From the border, which I passed thru without incident, I was yelling at the car. I was watching that needle like a hawk. Every time it went higher I yelled, cursed, cajoled, beseeched it to go down. The tears were flowing, my toes were totally frozen, my hands tingling. I was so fed up.
It seemed to take forever to get to the mechanic. The car limped into the garage, coughing and spluttering. By this point I was fit to be tied. I stalked into the office, practically threw the keys at Claudio (poor soul) and told him I had just driven for 6 hours with no heat – didn’t he fix the damn thing the other week? I burst into tears. Men, especially those not related to you, do not know how to deal with tears. I calmed down sufficiently to apologize and to tell him the saga of the car. I called Mr CarMan, told him I dropped the car off at Claudio’s and was going home. He wanted to chit chat. I cut him off. I was not in the mood. At all.
Empress CaresALot came to pick me up soon after. Such a relief to be on my way home. She turned the heat up high so that I could start to thaw. Told me not to worry about picking up the princes – I was supposed to collect them on my way home. She took care of that. AND she ordered the boys pizza for supper. Her love is awesome. I feel so blessed to have such generous and caring friends. I just wish I didn’t have to lean on them so often.
This car is no longer highway worthy. It will probably be ok as a local runabout, which will still help me, but I will have to find another way to get down to NY every other weekend. Here’s a thought. Maybe they need to issue the darn visas already so we don’t have to worry about this anymore??!!!

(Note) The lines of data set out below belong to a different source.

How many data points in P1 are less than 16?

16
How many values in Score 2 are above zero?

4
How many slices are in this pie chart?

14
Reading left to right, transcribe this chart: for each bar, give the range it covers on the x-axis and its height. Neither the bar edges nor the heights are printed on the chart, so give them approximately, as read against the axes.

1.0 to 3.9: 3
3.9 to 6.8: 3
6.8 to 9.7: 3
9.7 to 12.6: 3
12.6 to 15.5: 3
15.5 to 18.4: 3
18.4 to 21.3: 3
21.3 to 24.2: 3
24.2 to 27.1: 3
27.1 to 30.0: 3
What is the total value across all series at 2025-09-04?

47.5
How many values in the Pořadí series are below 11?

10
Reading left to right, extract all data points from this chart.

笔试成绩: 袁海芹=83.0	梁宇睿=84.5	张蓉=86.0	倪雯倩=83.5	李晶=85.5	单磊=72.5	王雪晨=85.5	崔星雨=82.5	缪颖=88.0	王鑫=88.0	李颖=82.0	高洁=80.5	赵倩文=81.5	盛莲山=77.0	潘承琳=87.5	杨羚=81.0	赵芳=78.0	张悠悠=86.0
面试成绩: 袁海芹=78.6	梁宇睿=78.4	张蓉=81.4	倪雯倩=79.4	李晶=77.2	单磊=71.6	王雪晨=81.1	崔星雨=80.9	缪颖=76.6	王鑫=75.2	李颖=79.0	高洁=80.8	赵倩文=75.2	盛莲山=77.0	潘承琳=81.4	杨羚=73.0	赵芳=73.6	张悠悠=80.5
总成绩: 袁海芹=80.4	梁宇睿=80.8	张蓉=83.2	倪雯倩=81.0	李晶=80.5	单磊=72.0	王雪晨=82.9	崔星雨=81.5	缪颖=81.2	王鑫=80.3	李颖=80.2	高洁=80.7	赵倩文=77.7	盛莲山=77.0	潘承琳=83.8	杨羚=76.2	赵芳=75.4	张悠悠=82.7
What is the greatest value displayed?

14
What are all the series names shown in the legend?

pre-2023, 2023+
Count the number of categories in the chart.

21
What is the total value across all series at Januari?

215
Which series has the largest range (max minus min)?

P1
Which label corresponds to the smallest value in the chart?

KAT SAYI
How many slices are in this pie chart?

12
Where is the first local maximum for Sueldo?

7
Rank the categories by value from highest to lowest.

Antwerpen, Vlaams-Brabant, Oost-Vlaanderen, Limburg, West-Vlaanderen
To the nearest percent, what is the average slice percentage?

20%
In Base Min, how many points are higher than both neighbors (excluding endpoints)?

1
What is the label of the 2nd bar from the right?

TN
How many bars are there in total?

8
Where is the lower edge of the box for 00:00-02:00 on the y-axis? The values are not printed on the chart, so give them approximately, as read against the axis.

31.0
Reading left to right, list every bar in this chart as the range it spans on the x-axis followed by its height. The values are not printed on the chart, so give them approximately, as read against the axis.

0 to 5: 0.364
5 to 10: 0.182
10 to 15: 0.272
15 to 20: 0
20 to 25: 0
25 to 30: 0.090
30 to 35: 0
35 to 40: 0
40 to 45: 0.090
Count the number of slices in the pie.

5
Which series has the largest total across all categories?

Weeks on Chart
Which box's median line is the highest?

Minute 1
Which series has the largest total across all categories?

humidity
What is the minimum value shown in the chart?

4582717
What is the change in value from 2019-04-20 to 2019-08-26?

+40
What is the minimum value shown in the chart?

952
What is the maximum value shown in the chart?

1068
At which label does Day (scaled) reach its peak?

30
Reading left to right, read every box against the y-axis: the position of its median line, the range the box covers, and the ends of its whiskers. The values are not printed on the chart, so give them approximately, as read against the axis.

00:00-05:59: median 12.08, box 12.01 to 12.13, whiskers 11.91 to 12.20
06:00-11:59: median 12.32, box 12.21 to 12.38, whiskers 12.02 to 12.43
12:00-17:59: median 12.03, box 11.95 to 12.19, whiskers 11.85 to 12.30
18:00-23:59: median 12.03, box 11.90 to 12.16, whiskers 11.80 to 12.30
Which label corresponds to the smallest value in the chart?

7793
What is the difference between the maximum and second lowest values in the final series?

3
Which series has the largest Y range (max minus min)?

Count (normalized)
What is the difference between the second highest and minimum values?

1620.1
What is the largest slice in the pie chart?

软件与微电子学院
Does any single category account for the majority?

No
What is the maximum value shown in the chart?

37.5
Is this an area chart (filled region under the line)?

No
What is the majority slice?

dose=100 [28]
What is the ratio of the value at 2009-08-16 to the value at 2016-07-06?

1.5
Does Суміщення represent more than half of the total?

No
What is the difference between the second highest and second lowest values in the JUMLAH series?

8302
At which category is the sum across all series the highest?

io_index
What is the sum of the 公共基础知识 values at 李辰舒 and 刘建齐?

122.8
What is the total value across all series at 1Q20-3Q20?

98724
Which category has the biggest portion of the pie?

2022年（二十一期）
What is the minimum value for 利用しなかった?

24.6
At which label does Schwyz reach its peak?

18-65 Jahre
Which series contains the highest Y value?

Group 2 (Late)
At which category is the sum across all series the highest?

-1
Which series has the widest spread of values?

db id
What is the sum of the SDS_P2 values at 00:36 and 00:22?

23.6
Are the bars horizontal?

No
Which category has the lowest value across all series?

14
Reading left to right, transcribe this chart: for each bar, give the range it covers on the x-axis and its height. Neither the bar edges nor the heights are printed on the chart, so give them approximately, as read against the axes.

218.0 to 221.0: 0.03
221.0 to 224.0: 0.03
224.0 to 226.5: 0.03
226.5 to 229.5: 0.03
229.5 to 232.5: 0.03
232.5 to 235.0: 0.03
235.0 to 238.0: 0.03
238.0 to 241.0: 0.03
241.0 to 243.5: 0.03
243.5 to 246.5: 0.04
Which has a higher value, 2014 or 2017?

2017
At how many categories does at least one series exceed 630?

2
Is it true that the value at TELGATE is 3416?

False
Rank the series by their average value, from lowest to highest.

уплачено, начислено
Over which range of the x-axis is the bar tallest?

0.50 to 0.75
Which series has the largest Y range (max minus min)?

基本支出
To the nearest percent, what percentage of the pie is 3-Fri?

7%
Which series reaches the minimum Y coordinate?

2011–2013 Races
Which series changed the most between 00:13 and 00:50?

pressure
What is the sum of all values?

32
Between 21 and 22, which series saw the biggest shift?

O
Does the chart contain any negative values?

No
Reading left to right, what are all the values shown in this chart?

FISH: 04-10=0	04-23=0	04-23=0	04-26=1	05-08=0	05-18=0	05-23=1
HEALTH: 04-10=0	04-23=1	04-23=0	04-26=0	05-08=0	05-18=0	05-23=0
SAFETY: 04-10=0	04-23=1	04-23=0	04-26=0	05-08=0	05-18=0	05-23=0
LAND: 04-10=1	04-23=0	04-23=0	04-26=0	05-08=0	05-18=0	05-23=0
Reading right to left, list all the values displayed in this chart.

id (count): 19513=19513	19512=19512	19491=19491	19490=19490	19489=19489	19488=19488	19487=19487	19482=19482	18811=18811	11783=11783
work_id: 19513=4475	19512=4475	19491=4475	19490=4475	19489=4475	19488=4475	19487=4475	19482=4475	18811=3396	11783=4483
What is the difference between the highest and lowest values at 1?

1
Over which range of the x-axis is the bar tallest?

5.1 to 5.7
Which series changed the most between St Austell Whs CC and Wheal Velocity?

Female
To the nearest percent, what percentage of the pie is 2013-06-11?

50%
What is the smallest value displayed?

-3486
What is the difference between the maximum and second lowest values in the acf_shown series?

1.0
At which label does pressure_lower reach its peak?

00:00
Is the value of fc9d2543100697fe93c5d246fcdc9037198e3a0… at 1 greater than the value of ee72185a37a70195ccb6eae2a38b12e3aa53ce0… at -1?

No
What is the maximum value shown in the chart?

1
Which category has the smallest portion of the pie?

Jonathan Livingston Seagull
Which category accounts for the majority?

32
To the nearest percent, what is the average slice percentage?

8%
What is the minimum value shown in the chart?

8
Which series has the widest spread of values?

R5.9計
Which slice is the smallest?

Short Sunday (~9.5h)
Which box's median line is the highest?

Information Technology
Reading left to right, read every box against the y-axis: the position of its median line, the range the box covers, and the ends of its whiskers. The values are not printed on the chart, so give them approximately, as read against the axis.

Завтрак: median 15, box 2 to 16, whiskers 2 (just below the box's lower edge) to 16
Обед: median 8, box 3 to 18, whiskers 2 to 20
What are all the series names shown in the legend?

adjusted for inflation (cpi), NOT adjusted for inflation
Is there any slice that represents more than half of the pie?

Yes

I thank Hashem for bringing me home safely. I thank Hashem for keeping me calm on the road and for allowing my border crossing to be smooth. I am eternally grateful to Empress CaresALot for her kind compassion. My kids’ squishes totally made me feel better as did their cups of coffee and advil donations.
To my KoD – I thank you for being such an anchor to me. Your support means the world to me. I know how awful you felt and how helpless – and I know if I would have asked you would have driven up to rescue me in a heartbeat. The car feels my pain at being separated from you – and demonstrated it’s heartache in spades.
Prince Squiggy told me, “Ima, the fact is, the whole car thing, that’s in the past. You are home safe and sound and that’s what counts.” How true.